A Northern Ireland police station could be sitting on a medieval Celtic settlement, according to a leading historian.
The police station is earmarked for closure
Dr Eamon Phoneix said Andersonstown police station in west Belfast, which is earmarked for closure, should be given a full archaeological examination.
The station has been prominent during 30 years of the Troubles in Northern Ireland, as one of the most frequently bombed stations.
But a delve further into its past could reveal another chapter of history.
Dr Phoenix said: "In the Middle Ages there were six chapelries connected to the old church of Belfast at Shankill.
"One of them was known as the Church of Crook Macht in the medieval records, which was a monastic church at the junction of the modern Andersonstown and Glen roads.
"It was alongside an Iron Age fort, known as Calendar's Fort, down to the early 20th century.
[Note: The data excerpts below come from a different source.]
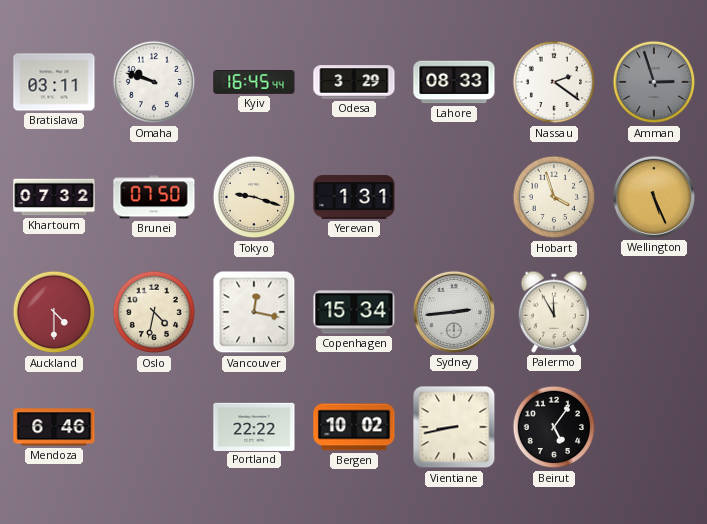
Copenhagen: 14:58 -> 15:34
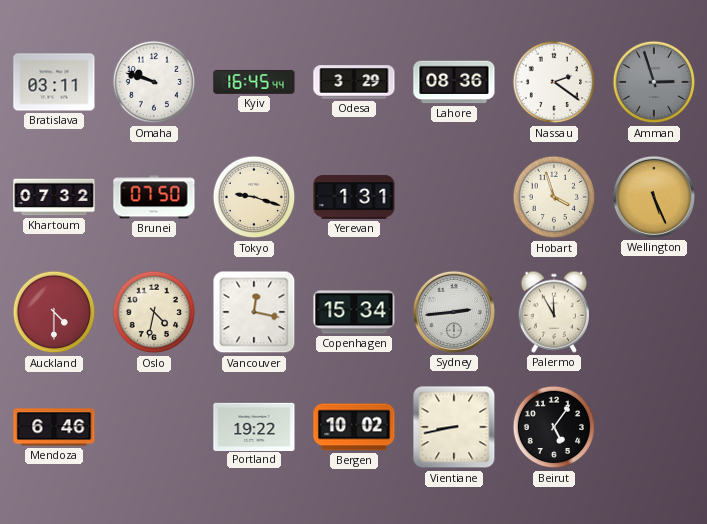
Lahore: 08:33 -> 08:36
Portland: 22:22 -> 19:22
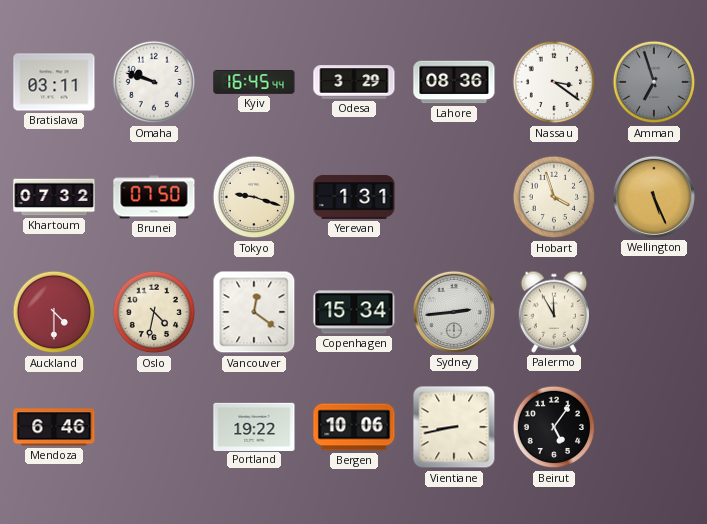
Nassau: 2:21 -> 3:21
Amman: 2:57 -> 6:57
Vancouver: 12:17 -> 12:21
Bergen: 10:02 -> 10:06
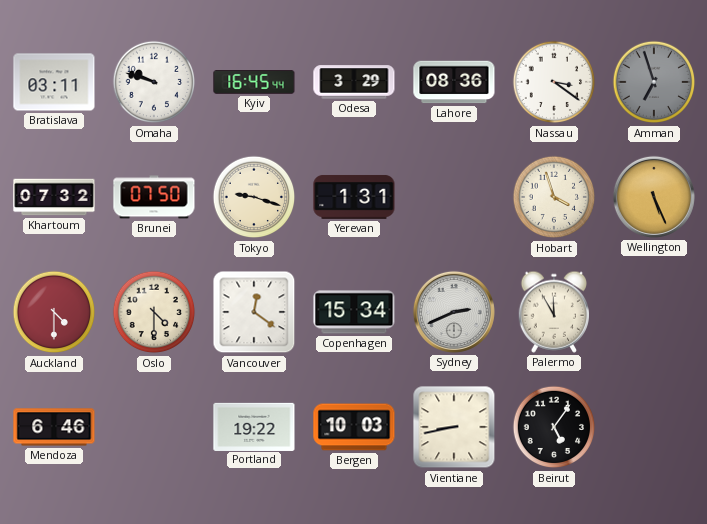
Oslo: 4:32 -> 4:30
Sydney: 2:44 -> 2:41
Bergen: 10:06 -> 10:03
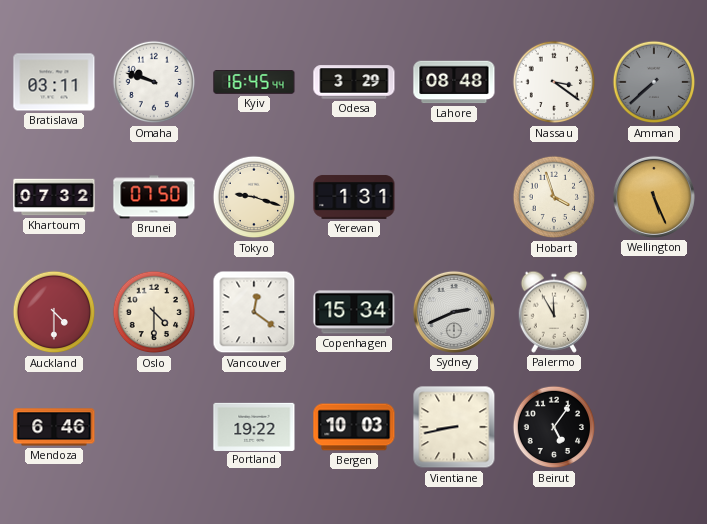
Lahore: 08:36 -> 08:48
Amman: 6:57 -> 7:38
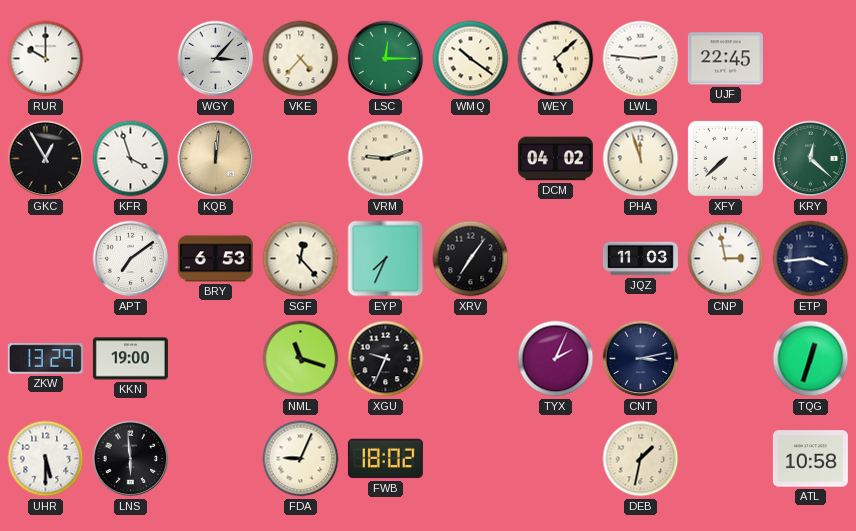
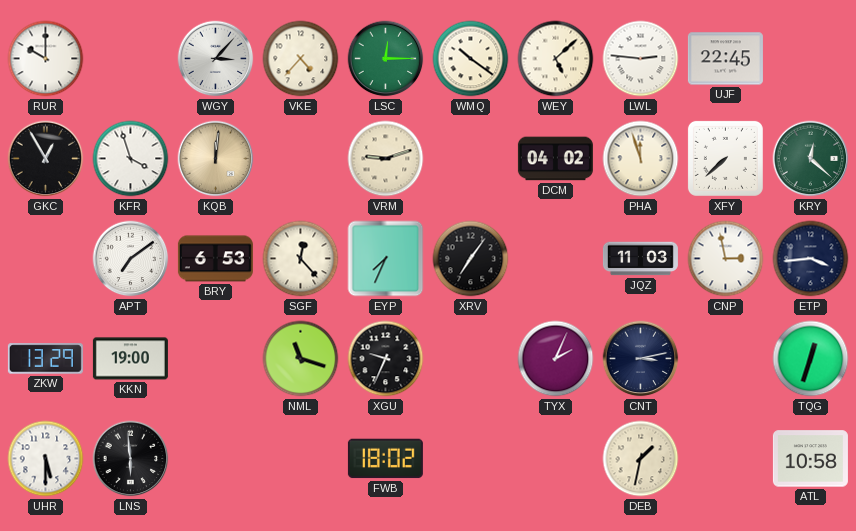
FDA: 9:04 -> none
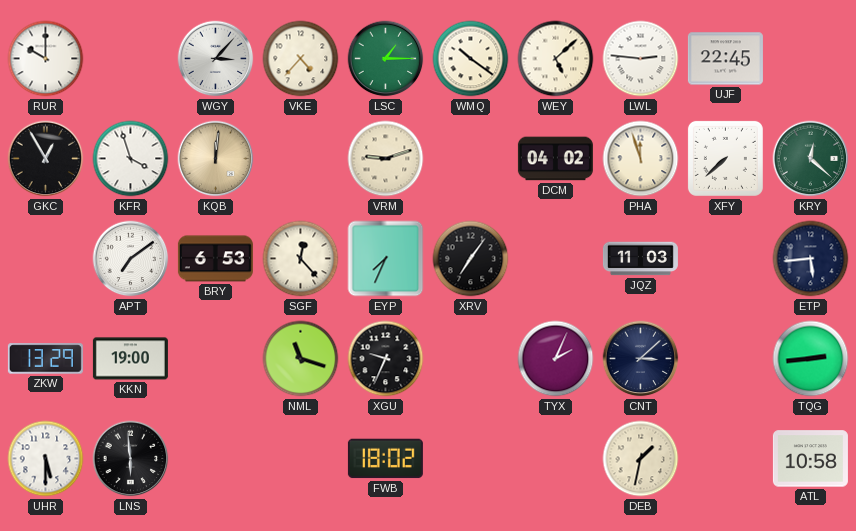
LSC: 12:15 -> 1:15
CNP: 2:58 -> none
ETP: 3:44 -> 5:44
CNT: 3:13 -> 3:08
TQG: 12:33 -> 2:44
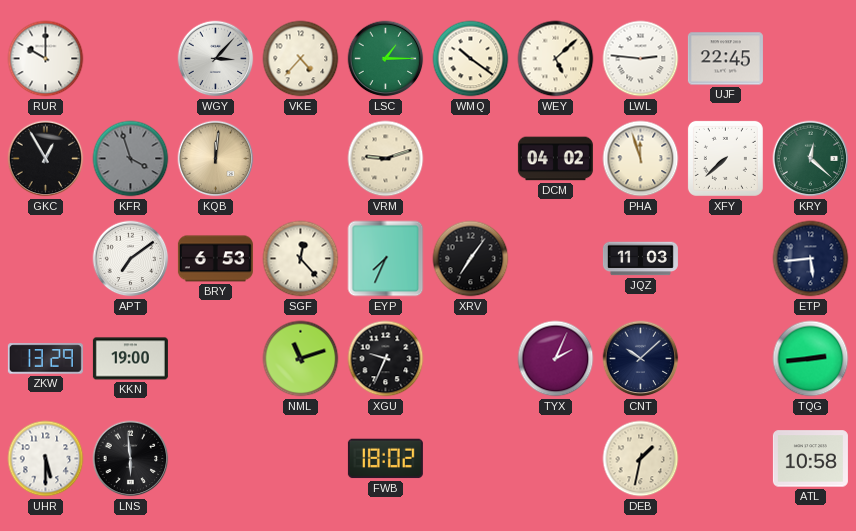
KFR dial: white -> grey
NML: 11:18 -> 11:12
CNT: 3:08 -> 10:08
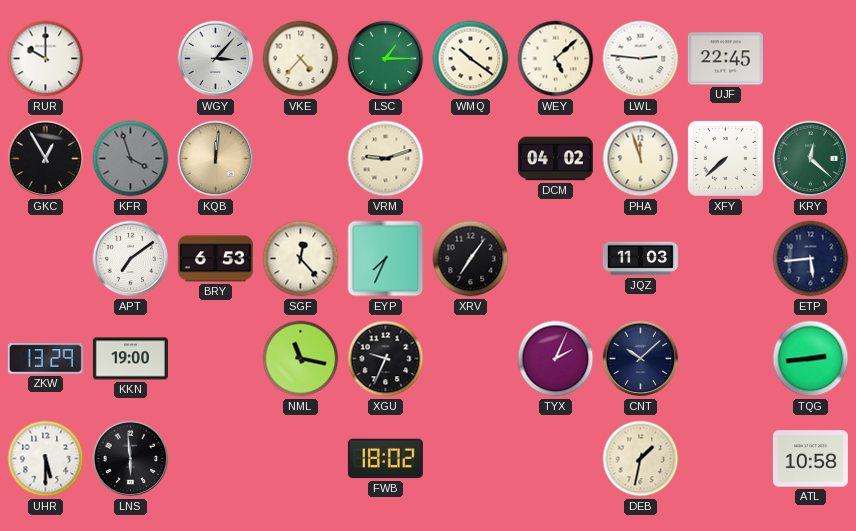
NML: 11:12 -> 11:17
"Both of these sites are under the barracks and its adjoining land. It seems interesting that a modern police barracks was built on a site significant with church and state connections in the past."
He said old maps and records from the 14th century onwards, had pinpointed the church and a medieval graveyard on the site.
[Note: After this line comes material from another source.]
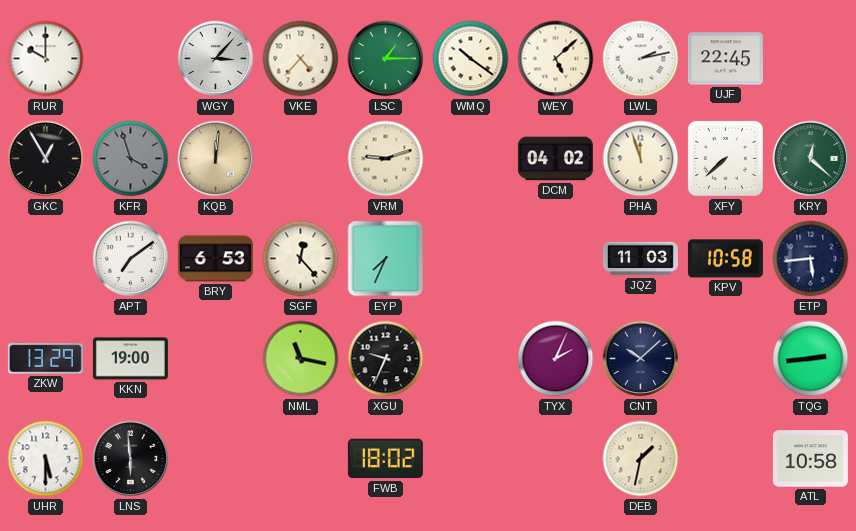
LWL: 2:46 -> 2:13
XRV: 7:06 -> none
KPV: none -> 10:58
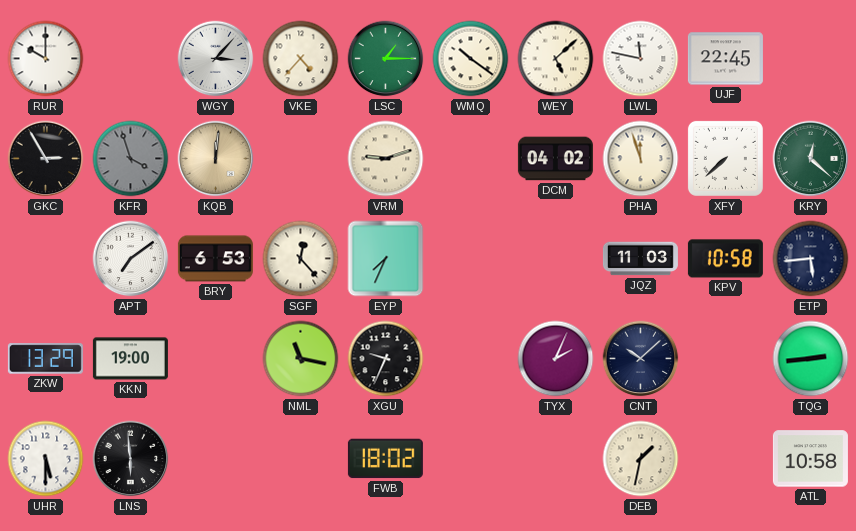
LWL: 2:13 -> 11:47
GKC: 12:55 -> 2:55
In May 1983, the station was badly damaged when a 1,000lb IRA car bomb exploded causing an estimated £1m.
A rescue dig might turn up some of our built heritage and artefacts of the distant past
More recently, in 2001, an 11-week-old girl was injured after the car she was travelling in was hit by shrapnel during an attack on the station by the dissident republican Real IRA.
This week, the police commander for the area confirmed the station was earmarked for closure.
Dr Phoenix said the site may be a valuable location for archaeologists in the future.
"There is no doubt that this is a valuable historical site for that part of Belfast and archaeologist may indeed want to investigate this site when it finally closes.
"It certainly has a long and varied history."
He said similar excavations weapons had been found.
A site in Dunmurry, near south Belfast, yielded a medieval holy water font, he said.
"Clearly a rescue dig might turn up some of our built heritage and artefacts of the distant past," he said.
Two months ago, a medieval castle, believed to be the first built in the province, was uncovered by archaeologists during an excavation at a former military base in County Tyrone.
Structures believed to be the remnants of an early 14th century castle built by Irish chieftain Domnall O'Neill were found in Dungannon town centre.